Listen Up Philip (Alex Ross Perry, 2015)

A fast-paced and uncompromising opening scene introduces us to our lead character Philip Lewis Friedman (Jason Schwartzman), a well-regarded writer on the cusp of releasing the follow-up to a popular and critically praised debut novel. On a rampage to rub his success into people from his previous life, he exposes all his character flaws. He’s rude, frank and cynical and it’s hard from this point to feel any sympathy for him, which on an emotional level makes it hard to connect with him as a central character. Indeed, not many of the characters emote any kind of solicitude at any point in the film, bar perhaps Philip’s long-suffering girlfriend Ashley (Elisabeth Moss).

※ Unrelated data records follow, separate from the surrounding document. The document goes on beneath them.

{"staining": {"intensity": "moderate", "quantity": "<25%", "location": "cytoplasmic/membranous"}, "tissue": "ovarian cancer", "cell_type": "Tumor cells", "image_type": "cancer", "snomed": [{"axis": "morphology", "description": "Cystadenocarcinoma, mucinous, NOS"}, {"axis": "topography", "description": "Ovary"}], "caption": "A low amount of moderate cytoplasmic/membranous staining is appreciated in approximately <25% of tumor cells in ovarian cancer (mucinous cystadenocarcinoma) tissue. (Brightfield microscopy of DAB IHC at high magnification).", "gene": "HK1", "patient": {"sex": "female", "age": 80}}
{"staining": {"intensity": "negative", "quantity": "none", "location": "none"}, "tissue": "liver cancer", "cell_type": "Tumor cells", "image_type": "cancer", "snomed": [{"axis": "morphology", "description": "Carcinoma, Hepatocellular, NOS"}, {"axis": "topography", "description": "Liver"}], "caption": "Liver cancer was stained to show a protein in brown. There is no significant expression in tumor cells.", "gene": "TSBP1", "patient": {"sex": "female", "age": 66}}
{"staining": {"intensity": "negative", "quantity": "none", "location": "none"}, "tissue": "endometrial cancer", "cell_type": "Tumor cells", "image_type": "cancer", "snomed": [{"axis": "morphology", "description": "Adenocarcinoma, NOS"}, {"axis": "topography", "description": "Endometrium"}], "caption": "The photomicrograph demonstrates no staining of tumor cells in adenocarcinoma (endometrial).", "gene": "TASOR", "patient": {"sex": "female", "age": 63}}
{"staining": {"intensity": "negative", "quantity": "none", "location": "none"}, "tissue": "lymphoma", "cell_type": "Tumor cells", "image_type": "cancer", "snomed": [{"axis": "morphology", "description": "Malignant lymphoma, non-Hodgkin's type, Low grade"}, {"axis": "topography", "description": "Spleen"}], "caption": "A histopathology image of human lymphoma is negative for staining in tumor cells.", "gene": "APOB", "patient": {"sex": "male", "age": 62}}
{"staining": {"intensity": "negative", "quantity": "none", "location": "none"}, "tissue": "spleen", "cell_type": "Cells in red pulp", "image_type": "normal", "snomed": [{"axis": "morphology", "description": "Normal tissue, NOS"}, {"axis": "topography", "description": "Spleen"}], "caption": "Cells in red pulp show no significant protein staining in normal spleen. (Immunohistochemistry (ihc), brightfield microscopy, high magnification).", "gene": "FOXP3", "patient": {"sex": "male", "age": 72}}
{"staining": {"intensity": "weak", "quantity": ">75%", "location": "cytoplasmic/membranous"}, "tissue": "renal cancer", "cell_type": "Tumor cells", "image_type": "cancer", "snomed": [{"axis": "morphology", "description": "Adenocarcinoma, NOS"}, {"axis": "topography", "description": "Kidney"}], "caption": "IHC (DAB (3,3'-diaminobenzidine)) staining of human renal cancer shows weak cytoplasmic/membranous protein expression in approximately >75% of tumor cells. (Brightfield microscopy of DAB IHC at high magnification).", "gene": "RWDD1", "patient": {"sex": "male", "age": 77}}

This, however, doesn’t necessarily make for a bad piece of cinema. Quite the contrary.

Schwarzman is at home in a role full of self-importance and low in empathy for those around him.

Schwartzman is at home in a role full of self-importance and low in empathy for those around him.

Philip’s story carries on from here, through the prolonged breakdown of his relationship with Ashley, making a connection with similarly cynical writer Ike Zimmerman (Jonathan Pryce) and his lonesome daughter Melanie (Krysten Ritter) and later on a young and jealous academic Yvette (Josephine de la Baume). It doesn’t refrain from taking gambles on the attention span of the audience, taking several sharp turns in the storyline to cover a lot of ground in a short time frame (109 minutes).

It is communicated in a form that serves as a kind of fake biography, with a narration taking a matter-of-fact tone that gives us a knowing reassurance, almost as if the person behind the voice is channeling his words from a future where it is known that Philip Lewis Friedman is one of the world’s most renowned writers. This is reinforced by the closing credits, where we see a montage of book covers released by the characters from the movie. To be honest, it is the only way the film could tie itself together. Each character is introduced to us from a position of imbalance and for the most part they spiral into a world of depression and failure. It wasn’t until a brilliant final scene that I felt like there was a reason to drag us through the emotional dirt; it perfectly balanced a fine moment of acting from Schwartzman with some clever lighting and cinematography, on top of which laid an overarching statement that justified the cause behind the story itself.

Elisabeth Moss gives an emotional charge to Ashley as she grows in confidence

Elisabeth Moss gives an emotional charge to Ashley as she grows in confidence.

Schwartzman is in fine form throughout, in a role not too dissimilar to others we’ve loved to hate him in (Rushmore, Scott Pilgrim vs. The World). Irritating and overly-confident characters are something of his forte, which is funny if not just because he comes across as anything but irritating in interviews he gives. Moss is also given the opportunity to portray a character of real emotional depth who grows in confidence as the story progresses. It’s a shame that her segment of the film seems like something of a departure from the central thread that was otherwise progressing nicely, though overall it was necessary for the final payoff.

I’ve intelligently reviewed this as this film exits cinemas, though it is seeing a home media release on Masters of Cinema Dual Format Blu-Ray & DVD in late July.